Au XIX e siècle, la France adopte des lois pour protéger les enfants. Que se passe alors pour qu’elle prenne de telles mesures ?

Des magistrats comme de médecins s’émeuvent alors de voir des enfants ayant subi des attentats à la pudeur de la part d’adultes. Mais leur indignation ne sort pas de leurs cabinets. On en parle peu dans la presse et seulement à la fin du XIX e siècle. Cette sensibilité qui s’éveille aux problèmes de l’enfance peut être mise en relation avec des préoccupations démographiques. Après 1870, le désir de revanche contre l’Allemagne pousse les pouvoirs publics à se soucier davantage du sort des enfants. En outre la France est malthusienne et l’enfant unique devient précieux. À partir de 1870-1880, les enfants commencent à être vus comme des victimes des adultes tant au niveau du travail que de la sexualité. Mais il faut attendre réellement les années 1970-80 pour que la pédophilie se retrouve au cœur de débats qui émeuvent le grand public. On découvre aussi combien elle est fréquente.

Cette évolution de la conception de l’enfance, notamment au niveau sexuel, est en rupture avec le passé ?

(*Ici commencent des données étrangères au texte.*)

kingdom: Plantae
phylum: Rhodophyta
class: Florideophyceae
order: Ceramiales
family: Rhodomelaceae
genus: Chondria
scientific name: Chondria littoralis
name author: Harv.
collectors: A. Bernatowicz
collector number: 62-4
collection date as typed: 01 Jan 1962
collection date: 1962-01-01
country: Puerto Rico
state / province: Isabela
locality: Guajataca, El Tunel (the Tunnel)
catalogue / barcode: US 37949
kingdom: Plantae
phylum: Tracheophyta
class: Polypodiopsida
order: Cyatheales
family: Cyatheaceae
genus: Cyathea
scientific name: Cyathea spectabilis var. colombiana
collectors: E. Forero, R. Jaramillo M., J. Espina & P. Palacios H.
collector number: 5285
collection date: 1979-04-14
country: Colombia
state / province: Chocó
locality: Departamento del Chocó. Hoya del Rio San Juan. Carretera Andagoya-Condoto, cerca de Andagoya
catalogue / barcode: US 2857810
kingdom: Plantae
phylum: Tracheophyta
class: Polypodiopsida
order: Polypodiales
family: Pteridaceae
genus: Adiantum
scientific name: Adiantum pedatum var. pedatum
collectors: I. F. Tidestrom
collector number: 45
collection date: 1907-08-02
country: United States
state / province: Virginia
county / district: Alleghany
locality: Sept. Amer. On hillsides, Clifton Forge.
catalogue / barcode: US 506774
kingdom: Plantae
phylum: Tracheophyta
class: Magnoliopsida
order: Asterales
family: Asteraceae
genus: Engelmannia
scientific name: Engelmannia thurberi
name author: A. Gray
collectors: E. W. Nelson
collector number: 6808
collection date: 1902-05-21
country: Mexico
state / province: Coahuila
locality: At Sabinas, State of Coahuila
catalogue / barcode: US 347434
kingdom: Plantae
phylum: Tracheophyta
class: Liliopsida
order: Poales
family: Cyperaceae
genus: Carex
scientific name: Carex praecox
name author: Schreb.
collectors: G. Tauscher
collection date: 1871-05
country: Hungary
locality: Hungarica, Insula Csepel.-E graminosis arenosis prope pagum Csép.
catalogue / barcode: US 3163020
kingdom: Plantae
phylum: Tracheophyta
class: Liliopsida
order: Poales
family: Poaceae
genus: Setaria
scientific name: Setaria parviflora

La place de l’enfant dans la société a connu une mutation dès le XVII e siècle qui voit s’opérer une véritable « révolution sentimentale ». Cette dynamique s’accélère dans le dernier tiers du XIX e et se cristallise davantage sur la sexualité. Cette sensibilité aux problèmes de l’enfance marque une rupture par rapport au passé. Il suffit de voir ce qui passait à la Cour des rois de France pour se rendre que la sexualisation des enfants ne choquait personne. Les rois de France étaient initiés précocement, dès leurs 10-12 ans par des femmes de l’entourage de la reine qui pouvaient avoir la trentaine. Il s’agissait non de s’amuser mais de voir si le futur roi était en mesure d’assurer la pérennité de la dynastie. Cela ne choquait personne. Autres temps, autres mœurs.